Your goal: Beginning with the line that holds "(191, 169) none -> (138, 239) //", please retype each line through the end of the listing below, both ends included, and nothing more.

Material provided:

-------

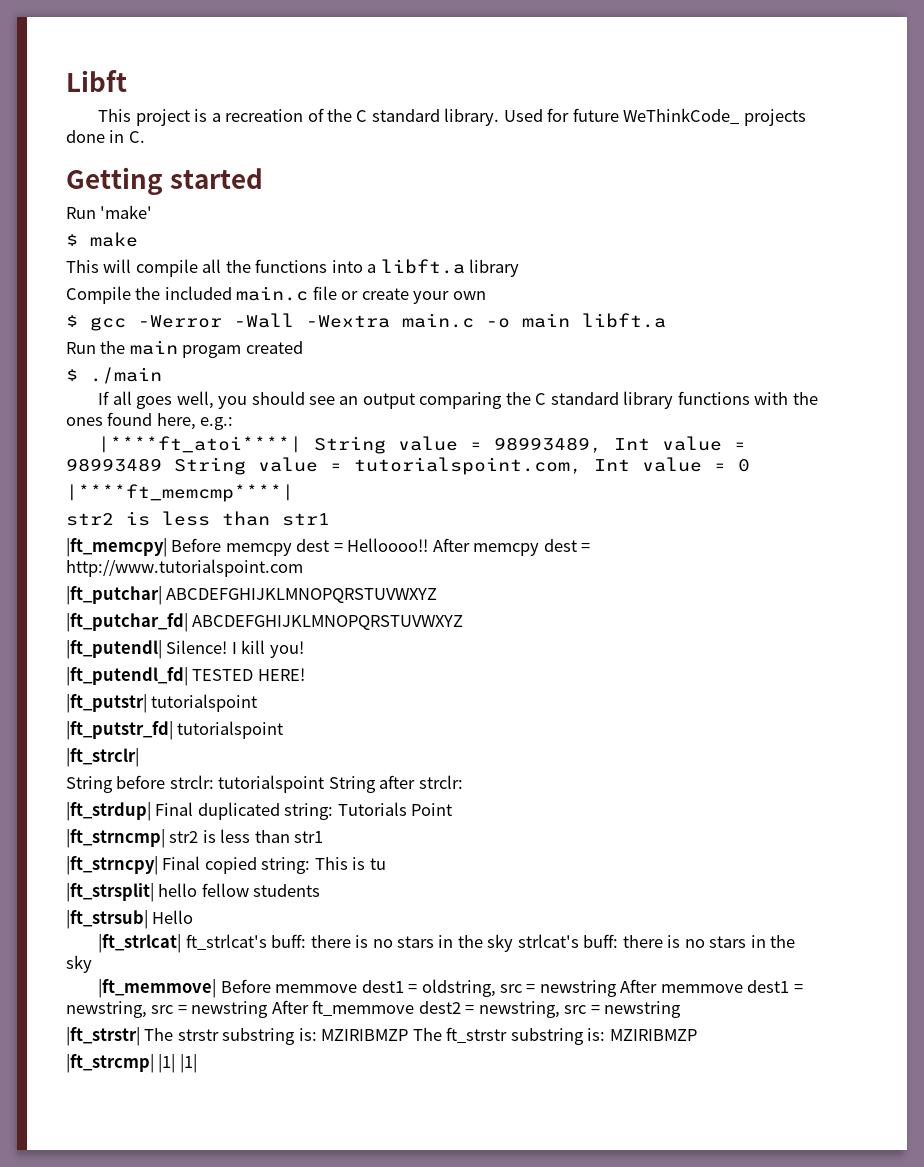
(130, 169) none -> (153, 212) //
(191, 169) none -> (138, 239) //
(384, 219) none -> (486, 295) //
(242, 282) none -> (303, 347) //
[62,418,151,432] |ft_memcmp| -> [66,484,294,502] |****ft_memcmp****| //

-------

Task response:
(191, 169) none -> (138, 239) //
(384, 219) none -> (486, 295) //
(242, 282) none -> (303, 347) //
[62,418,151,432] |ft_memcmp| -> [66,484,294,502] |****ft_memcmp****| //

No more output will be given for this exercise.